Ankle Injuries – The World’s Most Common Sports Injury

Jeremie Aladiere, the Middlesbrough star football player has recently been laid up for eight weeks with an ankle injury. He is just the latest in a long line of casualties to suffer from an ankle injury, the most common of all sports injuries.

Why is the ankle so incredibly vulnerable to sports injury? It is more common in sports that involve a ‘side to side’ movement rather than a ‘straight ahead’ action. This includes football, rugby and all court games, such as tennis, basketball and squash, as well as athletics.

Running on level ground is unlikely to result in an ankle sprain – but if you take part in cross country running, you should watch out!

In fact, ankle sprains are so common that it is estimated that around 25,000 ankle sprains happen every single day in the USA.

One of the most worrying aspects for sports people is that once you have had an ankle sprain, you are very likely to have another one, as the ligaments never recover their original strength! The percentage figure for re-injury is really high, even as much as 70% amongst people who play basketball. It really is the most aggravating of sports injuries!

The kind of ankle injury most likely to have you reaching for the first aid box is an inversion ankle sprain. This is when the outer ligaments of the ankle are damaged. It is less common to suffer a sprain to the inner ankle ligaments.

The most common injury resulting from an inversion ankle injury is a partial tear of the anterior talo-fibular ligament. (ATFL)

So if the worst should happen, what should you do next?

It is vital that you carry out immediate sports first aid and have the ankle injury examined properly by a doctor as soon as possible. The grading of ankle injuries is officially done on a three point grading scale, which some doctors think is inadequate, but it is nevertheless the standard system.

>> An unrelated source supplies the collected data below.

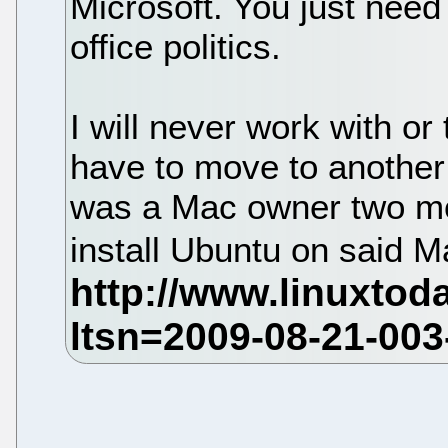
Microsoft. You just need
office politics.
I will never work with or
have to move to another c
was a Mac owner two mon
install Ubuntu on said M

This ranges from Grade 1, describing a mild stretch of the ligaments to Grade 3, which is used to describe a total tear.

When you are examined, the doctor will check all the main lateral ankle structures. An Xray is not usually done as a matter of routine, but will be carried out if you meet a number of particular criteria. These include if you are unable to bear weight for four steps or if you experience tenderness in particular spots, such as around the navicular bone.

For a minor ankle sprain, rest, ice, gentle compression and elevation may be enough to bring improvement, but for more serious sports injuries, needing more than first aid, a doctor may recommend a splint to wear to prevent further ankle inversion and you may need to use crutches for a while.

As the sports injury continues to heal, your doctor will recommend particular exercises, such as side to side activity and circular movements. You will not be ready to go back to sports until you can walk down the stairs without any pain or hop on the affected foot four times without experiencing any pain.

Once you have suffered an ankle injury and all the pain and inconvenience it can bring, you are bound to want to do everything possible to avoid re-injury.

It is a really good idea to wear an ankle support to increase the chances of injury prevention and keep your ankle safe in future. Ankle supports are the kind of product that are often never considered until it is too late and there has already been a sports injury.

However, by taking a proactive approach to injury prevention and using an ankle support or ankle brace, you can help reduce the risk of having to sit on the sidelines.